- **Your goal**
Produce a faithful copy of the data, one that leaves out the pictures.

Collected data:
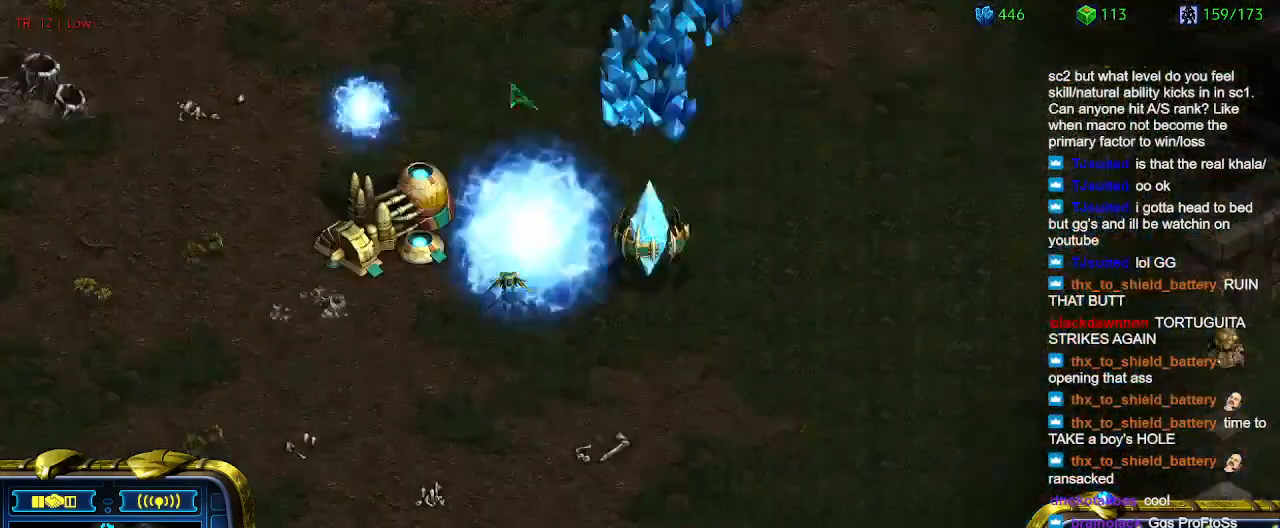
{"keys": [], "events": [[434, "q", "down"], [500, "q", "up"]]}
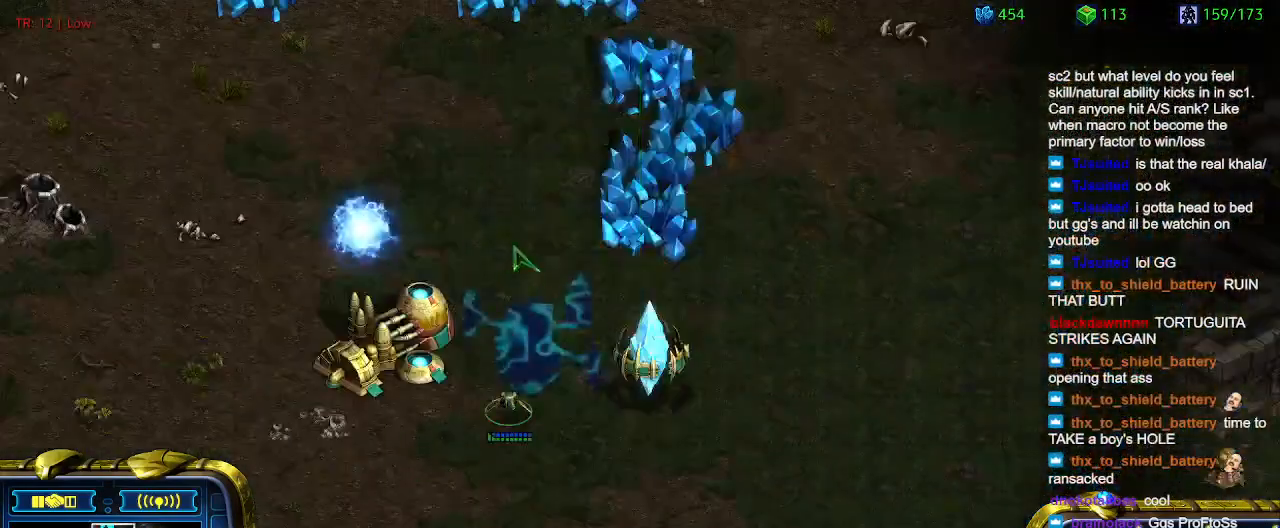
{"keys": [], "events": [[100, "s", "down"], [200, "s", "up"]]}
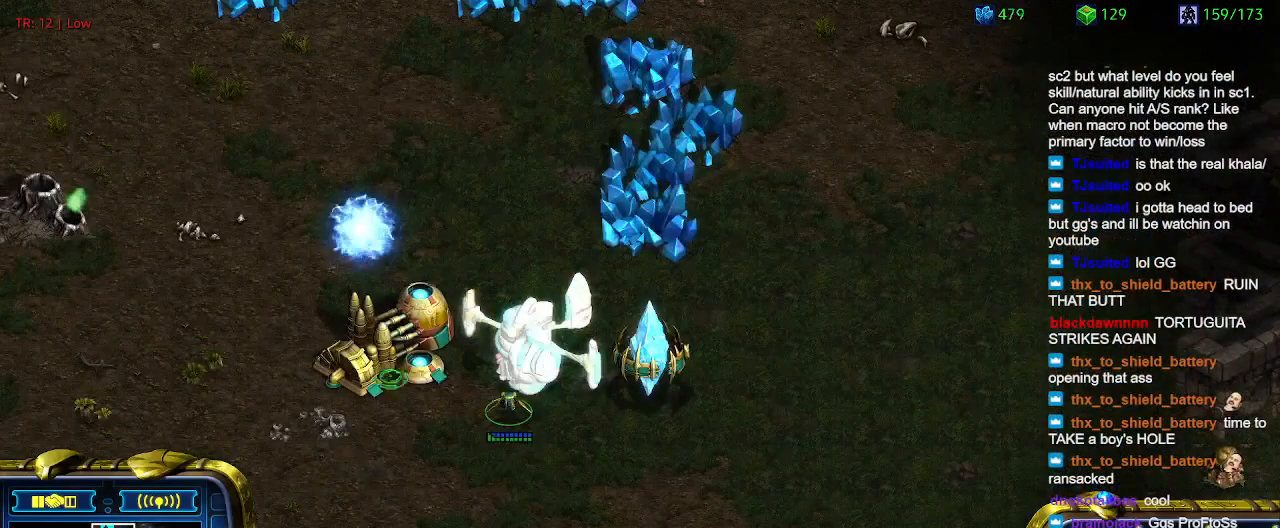
{"keys": [], "events": []}
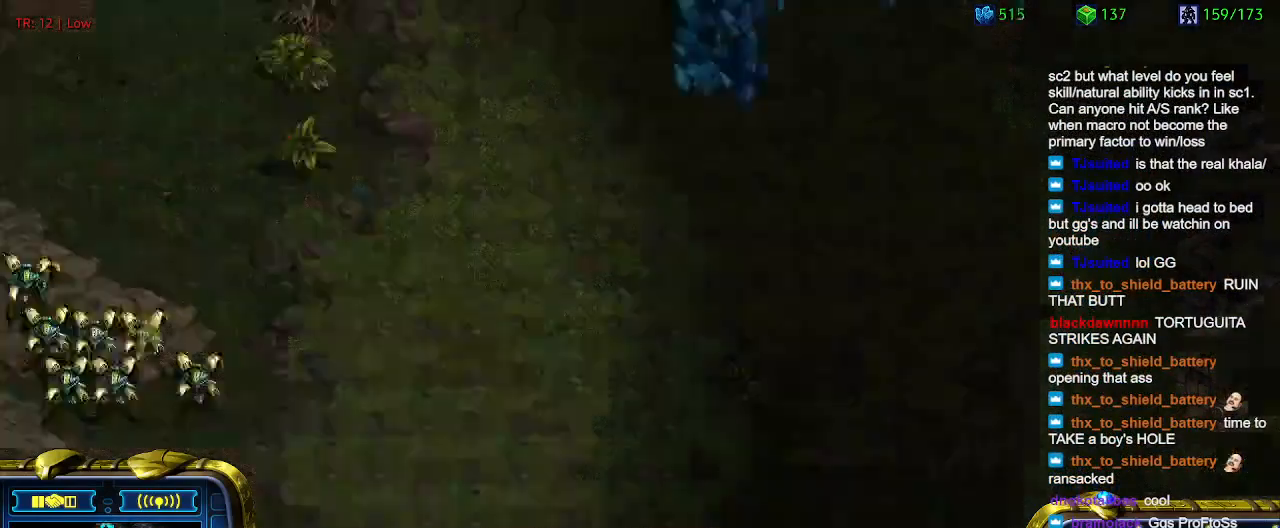
{"keys": ["2"], "events": [[134, "1", "down"], [167, "1", "up"], [334, "a", "down"], [400, "a", "up"], [500, "2", "down"]]}
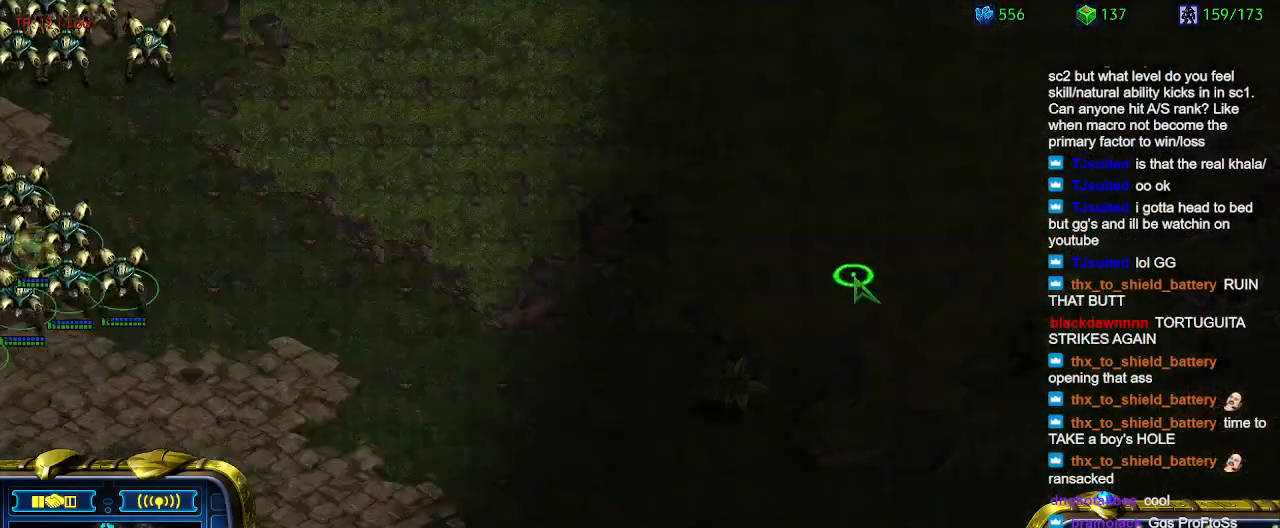
{"keys": [], "events": [[100, "2", "up"], [167, "a", "down"], [300, "a", "up"]]}
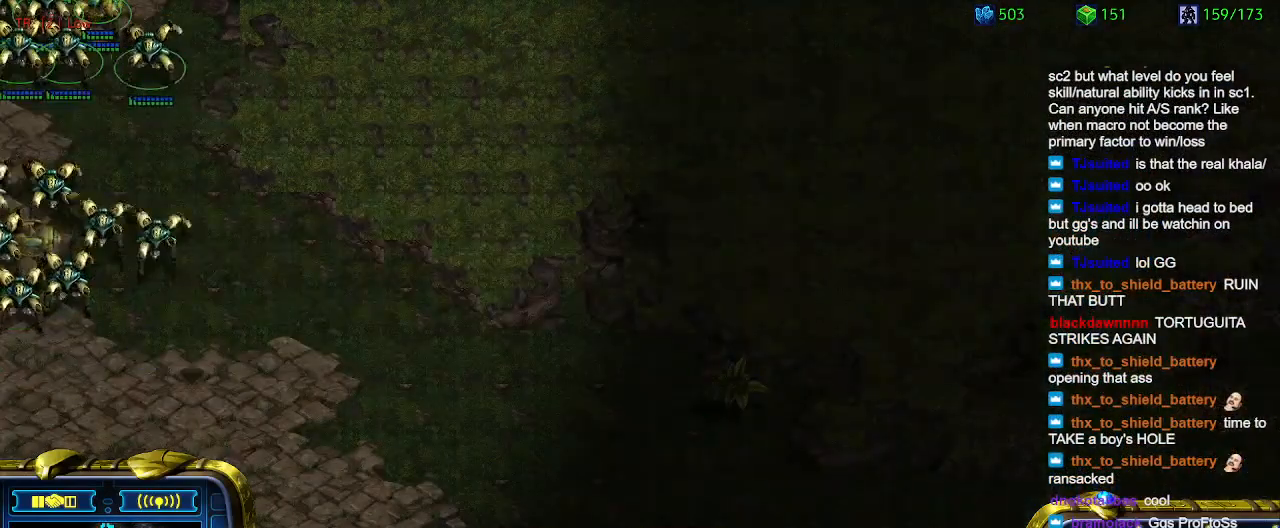
{"keys": [], "events": []}
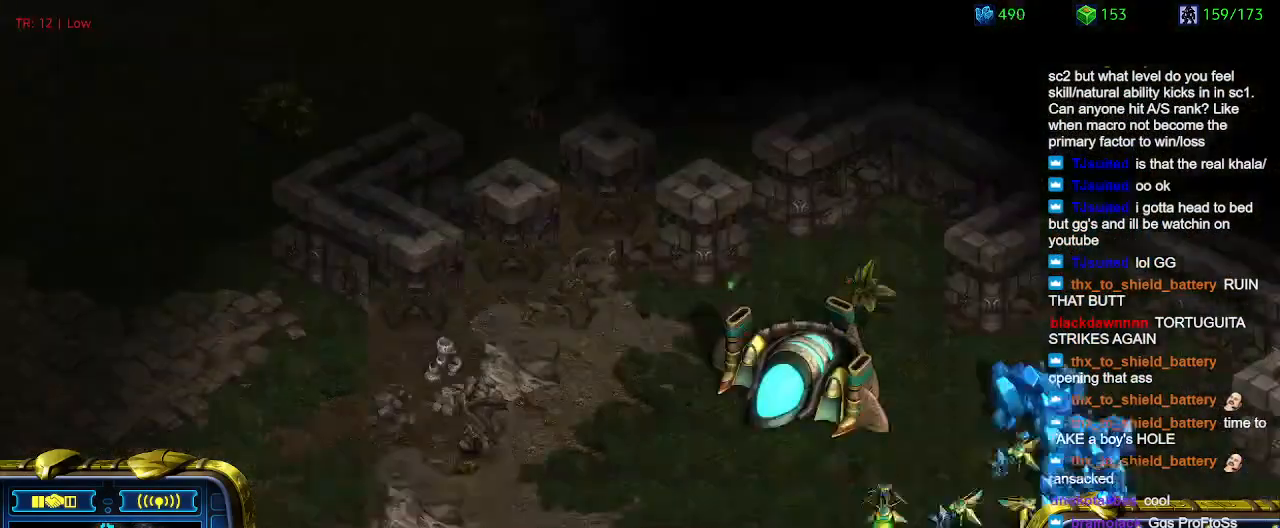
{"keys": [], "events": []}
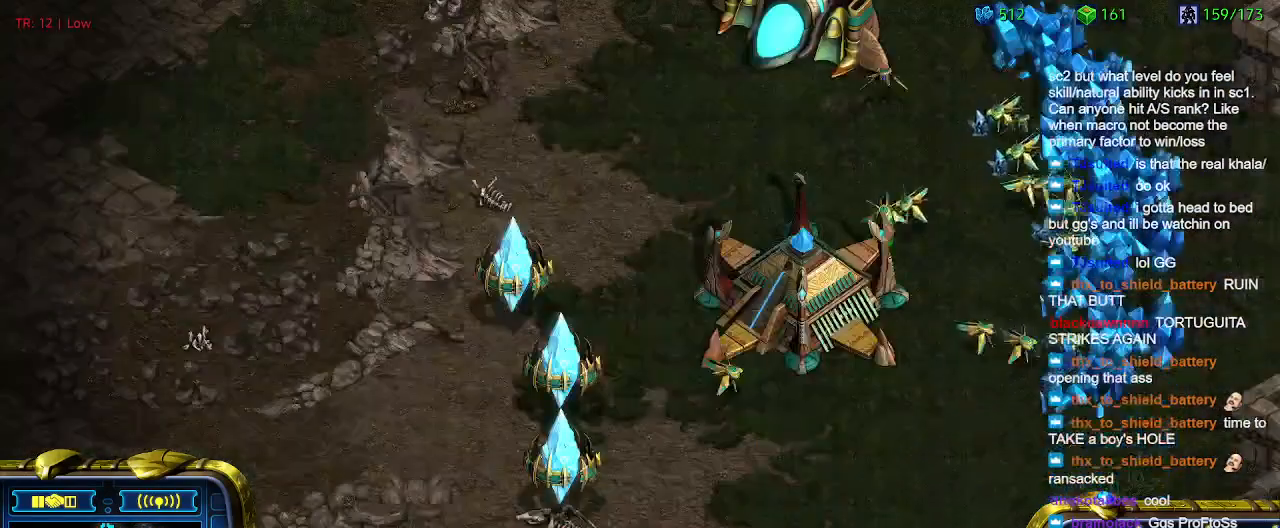
{"keys": [], "events": [[400, "q", "down"], [467, "q", "up"]]}
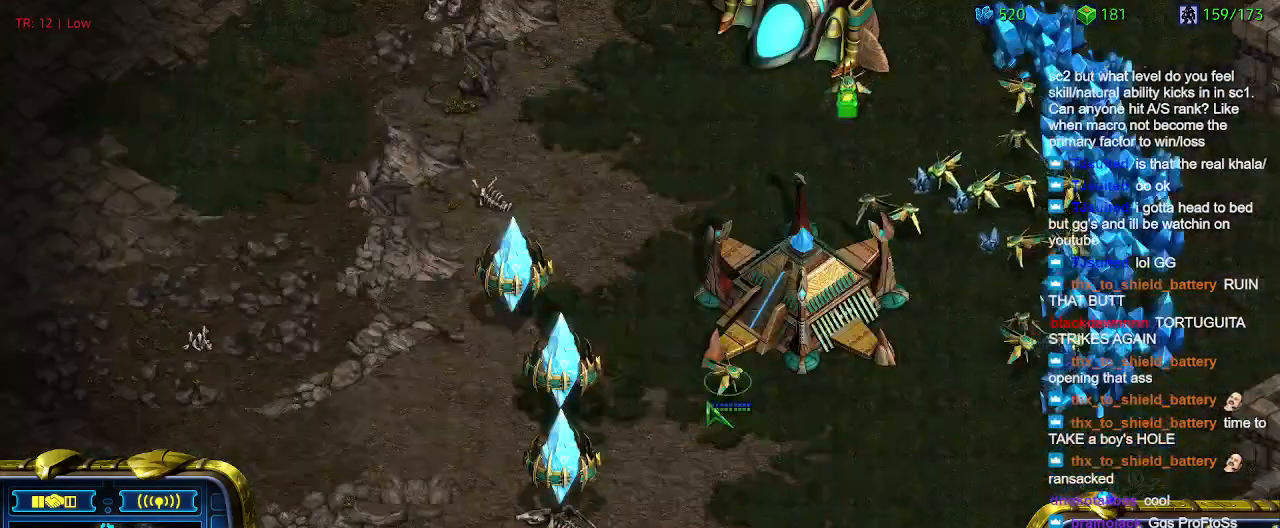
{"keys": [], "events": [[34, "s", "down"], [134, "s", "up"]]}
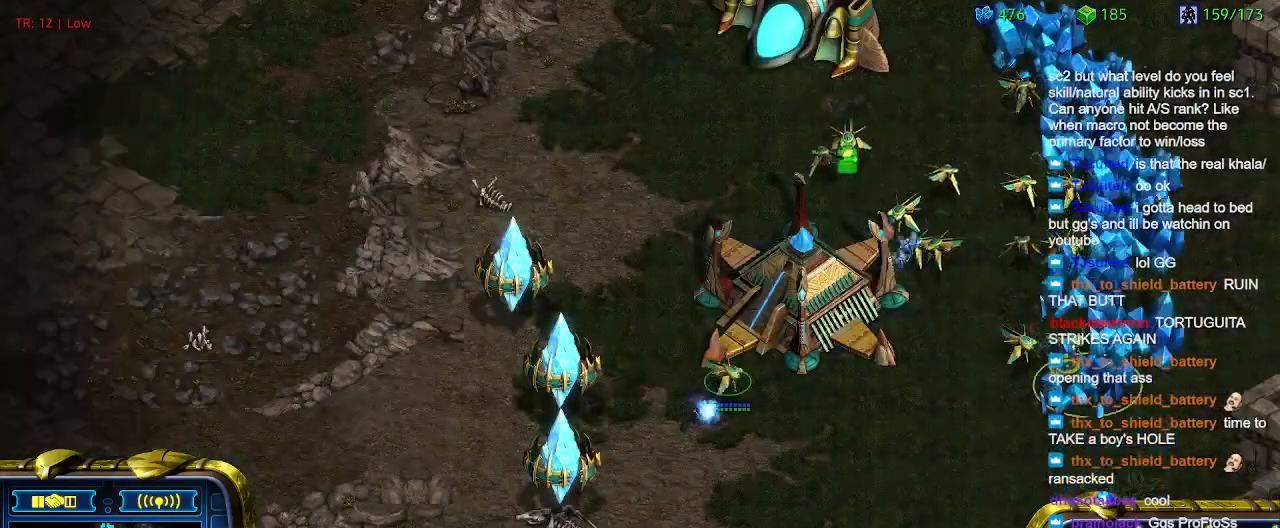
{"keys": [], "events": []}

- **Task solution**
{"keys": [], "events": [[434, "q", "down"], [500, "q", "up"]]}
{"keys": [], "events": [[100, "s", "down"], [200, "s", "up"]]}
{"keys": [], "events": []}
{"keys": ["2"], "events": [[134, "1", "down"], [167, "1", "up"], [334, "a", "down"], [400, "a", "up"], [500, "2", "down"]]}
{"keys": [], "events": [[100, "2", "up"], [167, "a", "down"], [300, "a", "up"]]}
{"keys": [], "events": []}
{"keys": [], "events": []}
{"keys": [], "events": [[400, "q", "down"], [467, "q", "up"]]}
{"keys": [], "events": [[34, "s", "down"], [134, "s", "up"]]}
{"keys": [], "events": []}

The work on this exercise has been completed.